• [Given instruction a]
In the Punakha travel post below, which things does the writer say they would have liked added to the makka?

• [Selection]
╔══

Friday, 18 April 2014

-| Punakha |-
    Bhutan 

altitude – 1200 mts
temperature – 12 deg C / 5 deg C


I had thought the route from Paro to Thimpu was beautiful but it was no comparison to the route towards Punakha.





A brief stop at Dochula pass (alt. 3150 mts) allowed us a picturesque view of the Himalayas. The 108 Chortens brings multifold merit to all sentient beings. As seen in most other places, we saw a lot of prayer flags which are tied with the belief that the blowing breeze will gather spiritual power and bless them & their family with well-being. 









A gradual change in topography and flora were indicators that we were heading towards the low valley of Punakha. We stopped at one point on the road where Jamyang sprayed the holy water of Drub Chhu on himself. The locals believe it to be an auspicious waterfall as its source point is not known. 

 


(Jamyang Chopel - our driver)


Having known us for a few days now, he suggested having ‘makka’ at the road side of Thinley Gang village which we enjoyed (Though I would have loved some salt, red chilli powder and lemon juice with it)

╚══

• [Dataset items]
╔══

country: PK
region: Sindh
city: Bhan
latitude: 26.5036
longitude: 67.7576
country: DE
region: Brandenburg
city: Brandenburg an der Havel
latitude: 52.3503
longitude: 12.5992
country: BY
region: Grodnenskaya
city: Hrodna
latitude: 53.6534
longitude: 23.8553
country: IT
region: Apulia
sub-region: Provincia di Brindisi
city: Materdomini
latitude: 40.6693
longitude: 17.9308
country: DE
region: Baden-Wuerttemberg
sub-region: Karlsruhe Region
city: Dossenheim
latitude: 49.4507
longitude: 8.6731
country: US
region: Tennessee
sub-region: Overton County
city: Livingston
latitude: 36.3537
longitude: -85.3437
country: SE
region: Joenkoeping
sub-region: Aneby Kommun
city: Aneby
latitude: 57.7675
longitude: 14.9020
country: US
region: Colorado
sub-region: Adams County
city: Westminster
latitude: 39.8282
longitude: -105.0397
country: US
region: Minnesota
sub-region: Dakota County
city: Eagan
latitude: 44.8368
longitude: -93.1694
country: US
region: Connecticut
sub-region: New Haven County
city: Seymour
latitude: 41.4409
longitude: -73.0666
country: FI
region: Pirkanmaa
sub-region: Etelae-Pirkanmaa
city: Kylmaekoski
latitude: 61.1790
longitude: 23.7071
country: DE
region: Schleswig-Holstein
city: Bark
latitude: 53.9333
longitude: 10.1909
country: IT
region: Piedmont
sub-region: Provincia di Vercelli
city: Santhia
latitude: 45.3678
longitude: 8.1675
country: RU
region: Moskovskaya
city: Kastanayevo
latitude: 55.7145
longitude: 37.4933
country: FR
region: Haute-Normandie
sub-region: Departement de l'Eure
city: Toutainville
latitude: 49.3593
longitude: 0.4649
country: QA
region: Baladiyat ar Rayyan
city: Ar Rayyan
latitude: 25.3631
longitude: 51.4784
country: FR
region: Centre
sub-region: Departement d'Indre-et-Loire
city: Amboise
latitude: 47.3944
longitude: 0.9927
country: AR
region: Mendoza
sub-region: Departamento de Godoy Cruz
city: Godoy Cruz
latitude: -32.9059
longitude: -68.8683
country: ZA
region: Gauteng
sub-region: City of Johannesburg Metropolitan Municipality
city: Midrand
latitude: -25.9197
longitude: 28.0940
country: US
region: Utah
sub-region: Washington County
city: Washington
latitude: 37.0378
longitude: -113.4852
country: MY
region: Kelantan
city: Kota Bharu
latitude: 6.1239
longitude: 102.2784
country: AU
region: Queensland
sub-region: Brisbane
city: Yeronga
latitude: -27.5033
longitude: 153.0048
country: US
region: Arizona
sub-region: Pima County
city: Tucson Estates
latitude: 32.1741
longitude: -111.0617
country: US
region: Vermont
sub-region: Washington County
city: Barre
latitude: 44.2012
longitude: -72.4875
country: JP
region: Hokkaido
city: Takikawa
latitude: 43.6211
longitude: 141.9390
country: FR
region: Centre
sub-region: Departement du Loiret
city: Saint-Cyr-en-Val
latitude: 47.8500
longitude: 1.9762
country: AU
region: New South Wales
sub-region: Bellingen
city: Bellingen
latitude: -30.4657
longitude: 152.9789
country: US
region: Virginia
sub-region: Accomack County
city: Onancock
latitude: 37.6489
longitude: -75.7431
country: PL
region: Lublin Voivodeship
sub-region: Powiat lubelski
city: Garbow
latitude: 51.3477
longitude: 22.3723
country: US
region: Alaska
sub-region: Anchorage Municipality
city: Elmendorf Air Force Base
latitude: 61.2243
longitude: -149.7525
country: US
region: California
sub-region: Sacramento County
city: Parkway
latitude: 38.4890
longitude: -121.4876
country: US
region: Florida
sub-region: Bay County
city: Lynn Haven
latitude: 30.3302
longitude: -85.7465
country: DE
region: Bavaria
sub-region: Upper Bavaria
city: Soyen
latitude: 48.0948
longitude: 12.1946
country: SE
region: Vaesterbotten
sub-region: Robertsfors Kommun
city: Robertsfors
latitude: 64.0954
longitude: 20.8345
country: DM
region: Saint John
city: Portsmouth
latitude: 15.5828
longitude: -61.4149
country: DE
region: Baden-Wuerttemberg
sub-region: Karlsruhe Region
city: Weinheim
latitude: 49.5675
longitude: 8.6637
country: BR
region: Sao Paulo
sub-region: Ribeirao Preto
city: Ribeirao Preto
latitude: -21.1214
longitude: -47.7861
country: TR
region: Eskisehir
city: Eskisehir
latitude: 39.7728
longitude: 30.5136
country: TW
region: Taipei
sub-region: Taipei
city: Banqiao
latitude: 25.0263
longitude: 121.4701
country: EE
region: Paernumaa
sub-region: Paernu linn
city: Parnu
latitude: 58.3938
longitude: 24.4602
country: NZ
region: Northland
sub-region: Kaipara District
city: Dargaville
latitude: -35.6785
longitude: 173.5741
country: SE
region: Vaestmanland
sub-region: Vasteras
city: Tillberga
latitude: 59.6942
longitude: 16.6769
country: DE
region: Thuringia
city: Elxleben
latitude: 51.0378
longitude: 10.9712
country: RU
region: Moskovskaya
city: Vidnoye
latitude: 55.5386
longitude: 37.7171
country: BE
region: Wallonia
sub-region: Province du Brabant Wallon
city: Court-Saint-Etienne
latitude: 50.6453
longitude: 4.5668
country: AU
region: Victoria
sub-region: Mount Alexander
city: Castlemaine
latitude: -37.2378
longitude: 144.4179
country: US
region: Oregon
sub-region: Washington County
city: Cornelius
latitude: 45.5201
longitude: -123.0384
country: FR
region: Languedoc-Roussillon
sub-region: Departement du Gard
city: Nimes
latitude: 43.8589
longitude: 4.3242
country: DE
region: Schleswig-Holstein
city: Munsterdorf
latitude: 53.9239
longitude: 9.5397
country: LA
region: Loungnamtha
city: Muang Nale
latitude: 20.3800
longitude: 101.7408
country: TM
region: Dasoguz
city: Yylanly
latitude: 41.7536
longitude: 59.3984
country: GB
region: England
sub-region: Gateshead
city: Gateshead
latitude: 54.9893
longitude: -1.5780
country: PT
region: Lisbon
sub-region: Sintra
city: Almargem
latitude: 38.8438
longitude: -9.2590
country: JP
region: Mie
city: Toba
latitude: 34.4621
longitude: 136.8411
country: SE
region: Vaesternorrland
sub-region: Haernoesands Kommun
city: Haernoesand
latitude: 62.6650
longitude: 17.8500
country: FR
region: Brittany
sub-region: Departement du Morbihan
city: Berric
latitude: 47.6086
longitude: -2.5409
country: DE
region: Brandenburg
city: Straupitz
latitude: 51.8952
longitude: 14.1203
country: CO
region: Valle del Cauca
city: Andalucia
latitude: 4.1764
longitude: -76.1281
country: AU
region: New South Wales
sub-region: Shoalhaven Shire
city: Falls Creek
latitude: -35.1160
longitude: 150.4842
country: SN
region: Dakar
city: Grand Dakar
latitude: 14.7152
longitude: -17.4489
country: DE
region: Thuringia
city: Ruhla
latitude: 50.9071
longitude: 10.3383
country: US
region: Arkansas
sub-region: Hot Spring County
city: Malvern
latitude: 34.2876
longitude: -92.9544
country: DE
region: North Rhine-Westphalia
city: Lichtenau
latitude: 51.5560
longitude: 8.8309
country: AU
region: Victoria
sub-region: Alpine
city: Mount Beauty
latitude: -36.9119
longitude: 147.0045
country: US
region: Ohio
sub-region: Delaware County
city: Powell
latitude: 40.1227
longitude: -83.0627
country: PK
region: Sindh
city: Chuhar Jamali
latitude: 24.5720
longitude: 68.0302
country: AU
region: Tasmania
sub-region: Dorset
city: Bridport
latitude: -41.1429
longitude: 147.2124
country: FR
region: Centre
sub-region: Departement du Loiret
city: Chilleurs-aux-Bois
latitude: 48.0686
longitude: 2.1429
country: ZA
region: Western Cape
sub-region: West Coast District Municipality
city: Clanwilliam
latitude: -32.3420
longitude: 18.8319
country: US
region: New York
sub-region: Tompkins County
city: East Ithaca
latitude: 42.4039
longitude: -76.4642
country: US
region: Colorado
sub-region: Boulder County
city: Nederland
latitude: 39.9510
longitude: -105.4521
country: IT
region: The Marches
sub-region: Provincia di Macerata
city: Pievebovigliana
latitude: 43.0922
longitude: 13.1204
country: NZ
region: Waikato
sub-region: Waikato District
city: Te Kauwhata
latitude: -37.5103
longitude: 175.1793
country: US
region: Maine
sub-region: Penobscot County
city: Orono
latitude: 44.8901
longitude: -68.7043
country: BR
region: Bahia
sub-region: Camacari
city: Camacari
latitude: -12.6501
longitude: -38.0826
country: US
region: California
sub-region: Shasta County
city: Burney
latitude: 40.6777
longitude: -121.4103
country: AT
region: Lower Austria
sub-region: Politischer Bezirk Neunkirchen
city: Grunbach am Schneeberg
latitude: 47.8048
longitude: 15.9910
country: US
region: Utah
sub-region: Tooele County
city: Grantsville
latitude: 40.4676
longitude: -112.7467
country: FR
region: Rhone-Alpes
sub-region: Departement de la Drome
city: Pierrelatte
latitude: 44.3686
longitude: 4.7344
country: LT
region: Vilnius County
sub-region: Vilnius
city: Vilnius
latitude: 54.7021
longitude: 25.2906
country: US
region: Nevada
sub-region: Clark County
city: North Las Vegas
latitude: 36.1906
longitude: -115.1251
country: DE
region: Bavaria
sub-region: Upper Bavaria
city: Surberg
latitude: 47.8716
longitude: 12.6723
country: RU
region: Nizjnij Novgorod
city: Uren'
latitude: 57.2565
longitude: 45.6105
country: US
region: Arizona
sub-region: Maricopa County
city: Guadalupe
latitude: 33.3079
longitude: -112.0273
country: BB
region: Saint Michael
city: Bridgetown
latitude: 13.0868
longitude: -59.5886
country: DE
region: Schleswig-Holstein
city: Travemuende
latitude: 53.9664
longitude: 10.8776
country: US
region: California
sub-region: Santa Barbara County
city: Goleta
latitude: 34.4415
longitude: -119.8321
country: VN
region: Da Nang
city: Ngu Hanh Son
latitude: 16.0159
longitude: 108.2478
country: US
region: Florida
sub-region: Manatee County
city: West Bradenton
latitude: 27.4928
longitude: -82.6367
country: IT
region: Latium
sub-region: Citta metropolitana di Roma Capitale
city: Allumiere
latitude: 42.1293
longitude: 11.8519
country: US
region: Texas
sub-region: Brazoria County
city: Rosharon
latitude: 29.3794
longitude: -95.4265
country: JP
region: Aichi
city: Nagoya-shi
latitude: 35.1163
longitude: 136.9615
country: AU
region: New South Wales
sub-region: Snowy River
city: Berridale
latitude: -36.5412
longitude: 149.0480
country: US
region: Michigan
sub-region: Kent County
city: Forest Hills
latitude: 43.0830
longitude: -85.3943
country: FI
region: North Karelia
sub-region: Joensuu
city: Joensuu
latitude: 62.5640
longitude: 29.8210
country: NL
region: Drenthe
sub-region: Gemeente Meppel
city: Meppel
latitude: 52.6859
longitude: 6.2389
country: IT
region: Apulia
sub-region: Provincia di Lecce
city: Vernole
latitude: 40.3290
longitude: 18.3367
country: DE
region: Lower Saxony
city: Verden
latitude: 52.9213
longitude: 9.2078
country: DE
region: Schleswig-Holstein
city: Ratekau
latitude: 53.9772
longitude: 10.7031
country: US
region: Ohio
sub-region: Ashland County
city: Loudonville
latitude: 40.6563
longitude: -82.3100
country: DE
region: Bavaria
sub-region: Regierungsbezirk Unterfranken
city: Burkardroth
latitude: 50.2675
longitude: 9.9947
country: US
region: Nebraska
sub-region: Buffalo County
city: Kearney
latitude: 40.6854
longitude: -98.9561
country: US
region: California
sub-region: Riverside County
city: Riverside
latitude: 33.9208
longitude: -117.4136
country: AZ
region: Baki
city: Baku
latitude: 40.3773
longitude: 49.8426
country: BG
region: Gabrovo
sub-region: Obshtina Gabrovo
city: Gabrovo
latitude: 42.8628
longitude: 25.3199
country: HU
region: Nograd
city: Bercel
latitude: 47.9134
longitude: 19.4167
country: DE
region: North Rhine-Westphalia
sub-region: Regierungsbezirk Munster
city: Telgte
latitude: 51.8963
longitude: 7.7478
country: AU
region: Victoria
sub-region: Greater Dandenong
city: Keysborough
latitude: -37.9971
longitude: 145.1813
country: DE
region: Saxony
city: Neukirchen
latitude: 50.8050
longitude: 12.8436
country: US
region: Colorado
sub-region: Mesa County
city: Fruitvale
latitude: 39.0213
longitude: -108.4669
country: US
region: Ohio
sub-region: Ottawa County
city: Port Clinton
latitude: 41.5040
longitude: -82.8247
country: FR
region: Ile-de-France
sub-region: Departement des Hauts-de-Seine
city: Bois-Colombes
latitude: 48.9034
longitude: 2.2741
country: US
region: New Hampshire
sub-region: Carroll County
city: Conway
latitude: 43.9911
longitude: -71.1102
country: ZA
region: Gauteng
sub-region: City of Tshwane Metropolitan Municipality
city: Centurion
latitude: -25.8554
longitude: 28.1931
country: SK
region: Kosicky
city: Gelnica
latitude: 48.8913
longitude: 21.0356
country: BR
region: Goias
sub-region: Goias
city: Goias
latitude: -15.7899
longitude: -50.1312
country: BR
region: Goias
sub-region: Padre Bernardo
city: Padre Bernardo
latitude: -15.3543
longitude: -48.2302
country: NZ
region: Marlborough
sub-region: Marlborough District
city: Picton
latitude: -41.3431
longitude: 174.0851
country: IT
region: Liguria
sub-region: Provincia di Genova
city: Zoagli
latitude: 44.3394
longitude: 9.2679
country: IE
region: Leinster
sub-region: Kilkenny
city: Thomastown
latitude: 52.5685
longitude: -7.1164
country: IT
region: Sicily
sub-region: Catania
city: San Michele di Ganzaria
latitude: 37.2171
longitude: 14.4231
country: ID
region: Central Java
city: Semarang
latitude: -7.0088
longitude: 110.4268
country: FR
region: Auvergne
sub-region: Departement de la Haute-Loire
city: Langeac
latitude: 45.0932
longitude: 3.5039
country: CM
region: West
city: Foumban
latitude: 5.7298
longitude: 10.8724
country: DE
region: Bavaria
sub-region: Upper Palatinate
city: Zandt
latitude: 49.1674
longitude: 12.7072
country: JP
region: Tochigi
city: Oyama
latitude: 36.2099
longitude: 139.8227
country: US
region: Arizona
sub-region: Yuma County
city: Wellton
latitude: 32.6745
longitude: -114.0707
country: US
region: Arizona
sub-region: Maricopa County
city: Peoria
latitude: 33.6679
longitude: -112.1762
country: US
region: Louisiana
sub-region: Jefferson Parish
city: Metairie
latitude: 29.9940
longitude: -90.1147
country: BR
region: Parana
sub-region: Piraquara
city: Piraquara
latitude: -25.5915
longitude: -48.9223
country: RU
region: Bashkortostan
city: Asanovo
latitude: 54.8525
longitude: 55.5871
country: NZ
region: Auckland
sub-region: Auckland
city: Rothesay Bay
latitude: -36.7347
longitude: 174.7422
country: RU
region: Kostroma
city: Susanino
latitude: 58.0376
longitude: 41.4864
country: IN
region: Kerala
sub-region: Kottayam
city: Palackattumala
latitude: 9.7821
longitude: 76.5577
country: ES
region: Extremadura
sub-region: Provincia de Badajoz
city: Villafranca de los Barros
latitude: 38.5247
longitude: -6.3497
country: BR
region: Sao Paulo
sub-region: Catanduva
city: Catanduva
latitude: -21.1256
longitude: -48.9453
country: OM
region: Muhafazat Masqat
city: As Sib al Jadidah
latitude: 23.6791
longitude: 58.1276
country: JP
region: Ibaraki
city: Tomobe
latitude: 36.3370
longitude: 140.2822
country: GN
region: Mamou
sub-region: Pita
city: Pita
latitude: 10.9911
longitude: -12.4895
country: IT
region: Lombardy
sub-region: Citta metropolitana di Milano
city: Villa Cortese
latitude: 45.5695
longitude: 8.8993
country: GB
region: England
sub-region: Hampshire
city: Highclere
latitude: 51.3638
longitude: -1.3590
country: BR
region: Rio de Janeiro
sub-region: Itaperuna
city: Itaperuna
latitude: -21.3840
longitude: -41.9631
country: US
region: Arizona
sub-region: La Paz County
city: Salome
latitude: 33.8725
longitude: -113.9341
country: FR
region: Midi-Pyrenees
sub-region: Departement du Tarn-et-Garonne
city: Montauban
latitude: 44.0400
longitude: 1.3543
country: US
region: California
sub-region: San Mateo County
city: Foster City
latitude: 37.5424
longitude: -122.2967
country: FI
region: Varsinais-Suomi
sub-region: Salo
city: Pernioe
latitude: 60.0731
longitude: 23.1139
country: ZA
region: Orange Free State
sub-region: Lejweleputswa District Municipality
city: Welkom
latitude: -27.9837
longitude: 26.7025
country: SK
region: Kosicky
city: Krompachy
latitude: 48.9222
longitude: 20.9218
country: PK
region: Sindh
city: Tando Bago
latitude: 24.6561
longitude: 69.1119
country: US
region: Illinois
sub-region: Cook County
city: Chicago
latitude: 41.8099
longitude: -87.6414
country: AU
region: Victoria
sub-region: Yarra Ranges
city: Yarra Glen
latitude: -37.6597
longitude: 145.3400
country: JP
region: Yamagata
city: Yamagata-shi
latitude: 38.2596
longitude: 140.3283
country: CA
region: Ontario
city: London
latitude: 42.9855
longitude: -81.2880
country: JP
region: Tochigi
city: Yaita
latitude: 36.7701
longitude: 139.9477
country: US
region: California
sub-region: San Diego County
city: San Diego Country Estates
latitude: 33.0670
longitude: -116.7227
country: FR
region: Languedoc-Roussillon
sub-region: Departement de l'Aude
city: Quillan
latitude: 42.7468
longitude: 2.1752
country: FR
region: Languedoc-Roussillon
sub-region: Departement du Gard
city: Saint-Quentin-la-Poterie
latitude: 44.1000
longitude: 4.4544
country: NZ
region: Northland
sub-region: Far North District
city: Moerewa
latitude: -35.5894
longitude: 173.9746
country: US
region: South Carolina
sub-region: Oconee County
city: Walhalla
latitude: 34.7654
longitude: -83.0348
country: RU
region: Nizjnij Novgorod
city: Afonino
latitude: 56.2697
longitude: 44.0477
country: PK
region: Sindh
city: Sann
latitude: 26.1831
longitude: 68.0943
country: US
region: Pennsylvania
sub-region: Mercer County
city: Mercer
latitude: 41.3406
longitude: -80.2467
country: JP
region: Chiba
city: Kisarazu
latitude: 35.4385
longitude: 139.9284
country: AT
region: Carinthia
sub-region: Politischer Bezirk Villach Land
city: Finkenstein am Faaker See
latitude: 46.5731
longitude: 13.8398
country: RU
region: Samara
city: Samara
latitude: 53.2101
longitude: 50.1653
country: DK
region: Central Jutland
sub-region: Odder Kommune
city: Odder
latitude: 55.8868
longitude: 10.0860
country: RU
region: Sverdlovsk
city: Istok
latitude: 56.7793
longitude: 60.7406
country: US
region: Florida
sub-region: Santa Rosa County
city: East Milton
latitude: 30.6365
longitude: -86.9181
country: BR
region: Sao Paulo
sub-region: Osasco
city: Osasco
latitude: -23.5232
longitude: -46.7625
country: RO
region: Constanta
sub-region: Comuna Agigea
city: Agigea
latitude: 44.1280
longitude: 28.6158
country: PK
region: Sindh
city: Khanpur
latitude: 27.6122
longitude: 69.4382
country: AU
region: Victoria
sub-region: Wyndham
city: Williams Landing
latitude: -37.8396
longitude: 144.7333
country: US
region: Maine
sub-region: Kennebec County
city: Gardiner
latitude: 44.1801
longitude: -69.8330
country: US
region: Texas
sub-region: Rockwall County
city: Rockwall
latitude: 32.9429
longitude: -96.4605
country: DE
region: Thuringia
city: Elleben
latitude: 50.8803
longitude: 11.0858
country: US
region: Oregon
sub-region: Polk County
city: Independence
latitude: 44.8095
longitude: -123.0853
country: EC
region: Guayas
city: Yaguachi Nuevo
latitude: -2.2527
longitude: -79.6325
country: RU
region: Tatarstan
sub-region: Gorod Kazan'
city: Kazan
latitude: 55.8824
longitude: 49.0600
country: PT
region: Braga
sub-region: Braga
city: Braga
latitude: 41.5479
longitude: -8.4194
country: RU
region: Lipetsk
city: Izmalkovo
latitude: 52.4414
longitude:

╚══

• [Given instruction b]
Write out again the lines of the listing, beginning at the line that contains "region: Central Java" and stopping after the line that contains "longitude: 12.7072".

• [Task solution a]
Salt, red chilli powder, and lemon juice.

• [Task solution b]
region: Central Java
city: Semarang
latitude: -7.0088
longitude: 110.4268
country: FR
region: Auvergne
sub-region: Departement de la Haute-Loire
city: Langeac
latitude: 45.0932
longitude: 3.5039
country: CM
region: West
city: Foumban
latitude: 5.7298
longitude: 10.8724
country: DE
region: Bavaria
sub-region: Upper Palatinate
city: Zandt
latitude: 49.1674
longitude: 12.7072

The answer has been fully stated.